James G. Hershberg, professor of history and international affairs at George Washington University in Washington, D.C., is an historian of the cold war and the nuclear arms race. His first book, James B. Conant: Harvard to Hiroshima and the Making of the Nuclear Age (NY: Knopf, 1993; pb: Stanford University Press, 1995; e-book: Plunkett Lake Press, 2018), dealt with a key figure in the early atomic story: a scientist and Harvard University president who became a key science and then nuclear adviser to Presidents Roosevelt and Truman during and after World War II.
In that capacity, he was involved in the decisions to build and use the atomic bomb, and worked closely with Oppenheimer on various topics covered in the movie: the Manhattan Project (including the dramatic Trinity Test), the (failed) efforts to control atomic energy and prevent a postwar US-Soviet nuclear arms race, the opposition to constructing thermonuclear weapons (the hydrogen bomb), and the impact of McCarthyism that led to the removal of Oppenheimer's security clearance.
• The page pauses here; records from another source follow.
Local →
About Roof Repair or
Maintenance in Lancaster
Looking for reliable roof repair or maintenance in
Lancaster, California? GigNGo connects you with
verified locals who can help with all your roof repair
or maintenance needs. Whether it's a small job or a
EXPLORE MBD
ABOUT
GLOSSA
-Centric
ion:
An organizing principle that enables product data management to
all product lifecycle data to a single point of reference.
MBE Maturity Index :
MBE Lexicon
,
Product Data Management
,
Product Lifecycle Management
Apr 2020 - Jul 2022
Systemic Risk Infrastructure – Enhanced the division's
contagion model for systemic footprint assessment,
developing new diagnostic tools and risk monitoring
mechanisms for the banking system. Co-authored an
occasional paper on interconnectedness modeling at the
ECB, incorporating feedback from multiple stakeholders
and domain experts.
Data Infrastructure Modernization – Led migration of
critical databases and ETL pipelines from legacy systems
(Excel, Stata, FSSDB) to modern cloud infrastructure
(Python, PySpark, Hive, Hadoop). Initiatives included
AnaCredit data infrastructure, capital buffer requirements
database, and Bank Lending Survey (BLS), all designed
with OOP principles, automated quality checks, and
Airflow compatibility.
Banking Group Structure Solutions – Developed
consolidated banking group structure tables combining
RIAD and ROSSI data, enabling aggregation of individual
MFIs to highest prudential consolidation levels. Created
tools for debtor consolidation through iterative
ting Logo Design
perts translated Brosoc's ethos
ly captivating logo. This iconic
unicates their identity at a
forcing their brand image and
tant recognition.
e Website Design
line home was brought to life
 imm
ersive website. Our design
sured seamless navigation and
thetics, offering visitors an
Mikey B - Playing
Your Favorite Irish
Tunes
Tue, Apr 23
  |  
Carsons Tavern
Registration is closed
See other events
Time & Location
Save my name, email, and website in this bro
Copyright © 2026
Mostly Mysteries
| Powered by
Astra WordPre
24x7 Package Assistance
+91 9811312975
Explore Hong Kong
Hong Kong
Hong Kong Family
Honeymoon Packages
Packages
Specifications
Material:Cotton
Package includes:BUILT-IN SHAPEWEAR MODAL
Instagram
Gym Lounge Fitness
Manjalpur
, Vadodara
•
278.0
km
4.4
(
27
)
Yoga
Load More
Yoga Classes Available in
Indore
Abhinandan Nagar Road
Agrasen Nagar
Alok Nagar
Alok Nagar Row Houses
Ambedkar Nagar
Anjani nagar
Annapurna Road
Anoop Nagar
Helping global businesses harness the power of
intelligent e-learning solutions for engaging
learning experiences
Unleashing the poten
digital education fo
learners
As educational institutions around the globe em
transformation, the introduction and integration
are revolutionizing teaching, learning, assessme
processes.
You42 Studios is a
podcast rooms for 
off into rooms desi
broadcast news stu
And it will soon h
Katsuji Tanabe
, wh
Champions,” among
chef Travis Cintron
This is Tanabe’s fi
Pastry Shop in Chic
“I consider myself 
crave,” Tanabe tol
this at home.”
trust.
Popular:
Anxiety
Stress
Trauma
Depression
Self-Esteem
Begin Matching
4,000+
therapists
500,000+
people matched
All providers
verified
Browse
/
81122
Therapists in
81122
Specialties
The book resulted from an undergraduate thesis and doctoral dissertation advised by Martin J. Sherwin, whose Pulitzer Prize-winning biography of Oppenheimer (co-authored with Kai Bird), American Prometheus, inspired the "Oppenheimer" movie.
Hershberg has directed the Cold War International History Project (CWIHP) of the Woodrow Wilson International Center for Scholars, worked in dozens of archives around the world (Western, Eastern, and Southern), and written extensively on the Cuban Missile Crisis and Vietnam War, among other subjects.